Data extract —

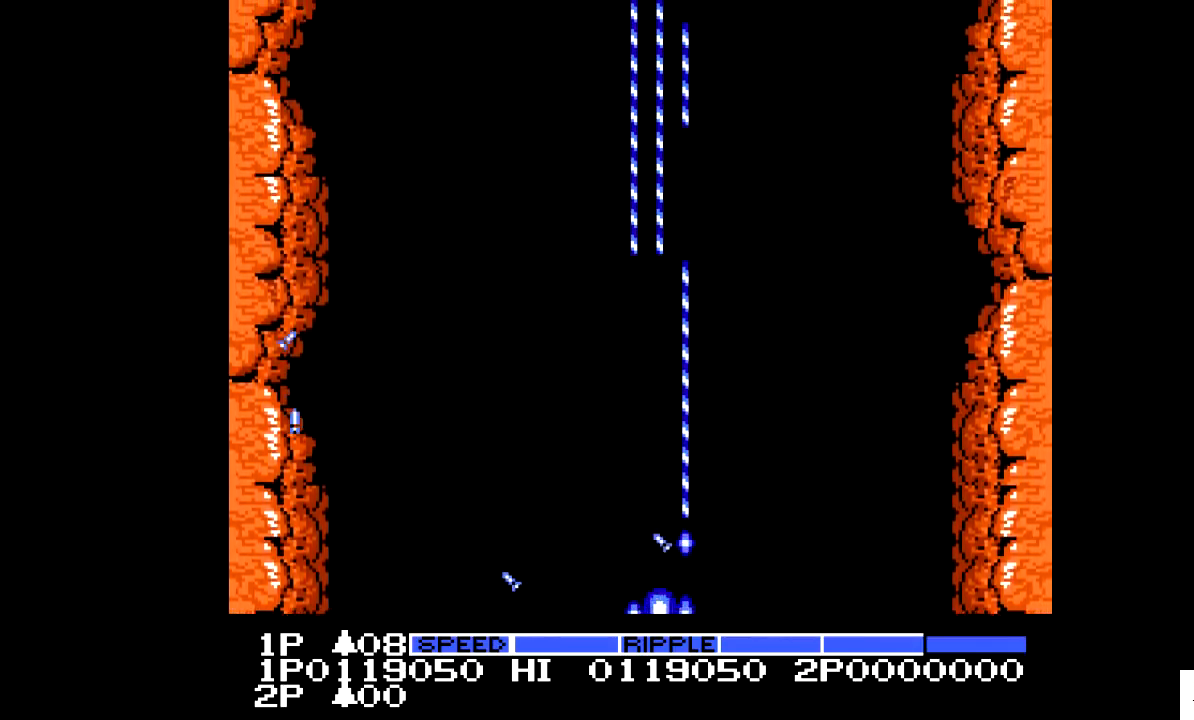
{"buttons": ["X"], "events": []}
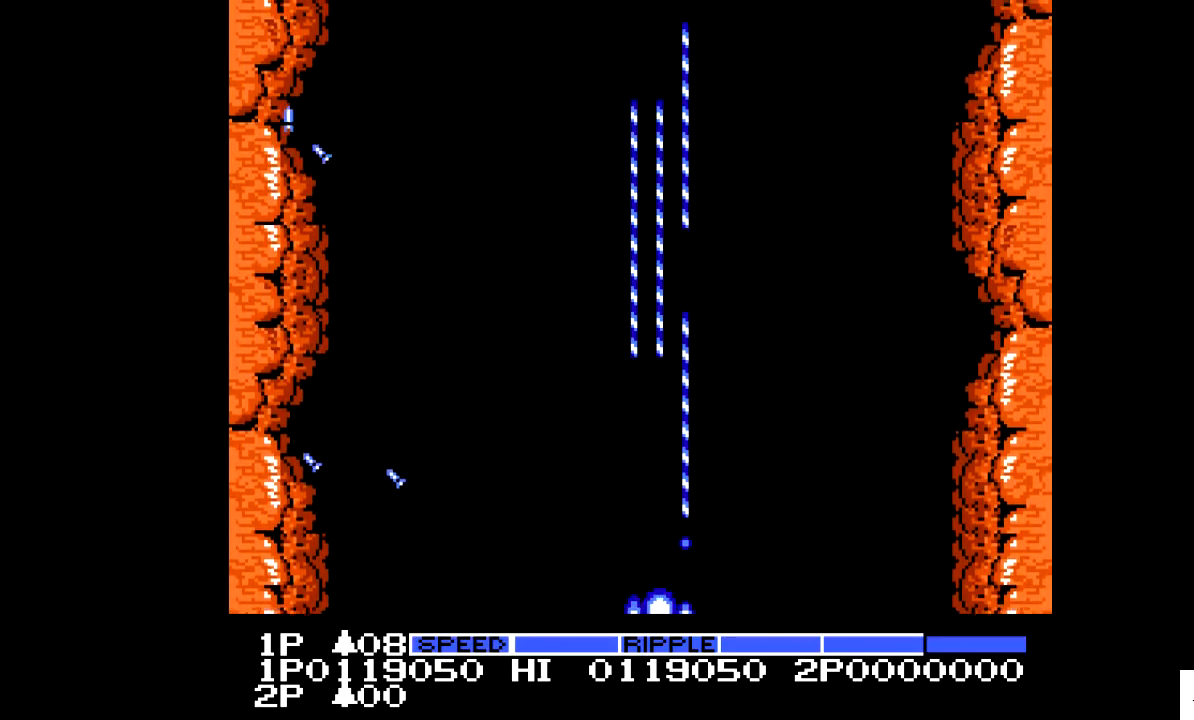
{"buttons": ["X"], "events": []}
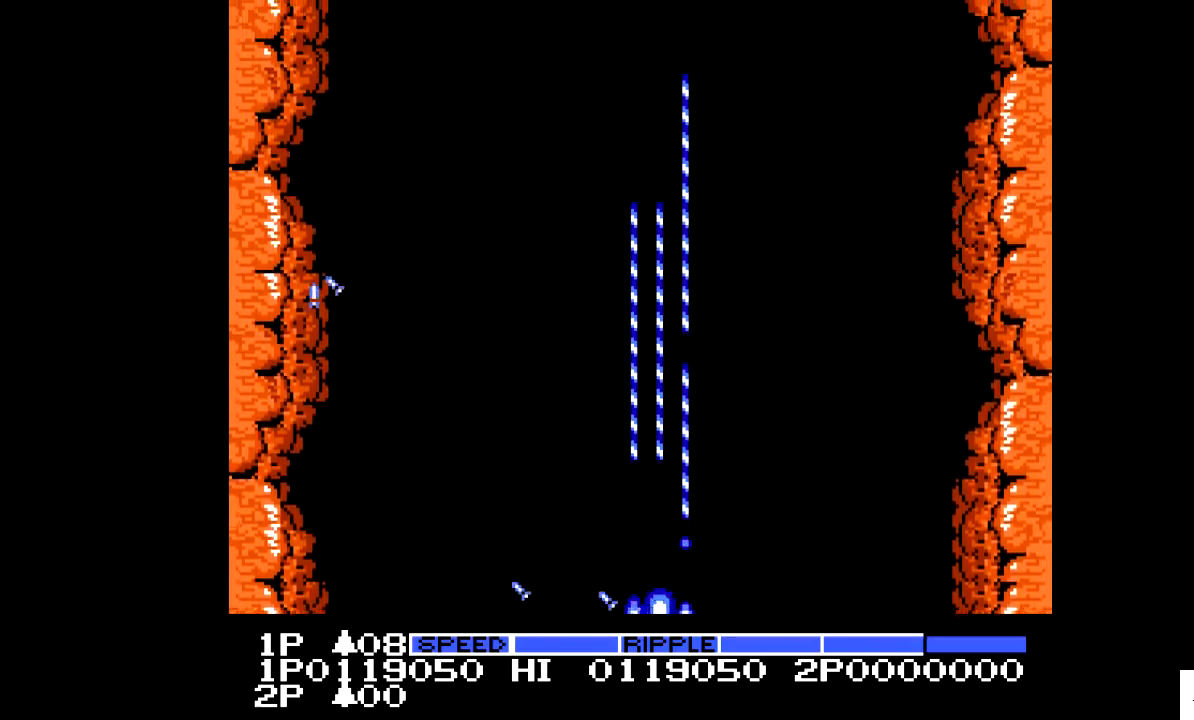
{"buttons": ["X"], "events": []}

Brief — Pictures stay out; everything else in the listing above gets repeated exactly.

Solution for this exercise —
{"buttons": ["X"], "events": []}
{"buttons": ["X"], "events": []}
{"buttons": ["X"], "events": []}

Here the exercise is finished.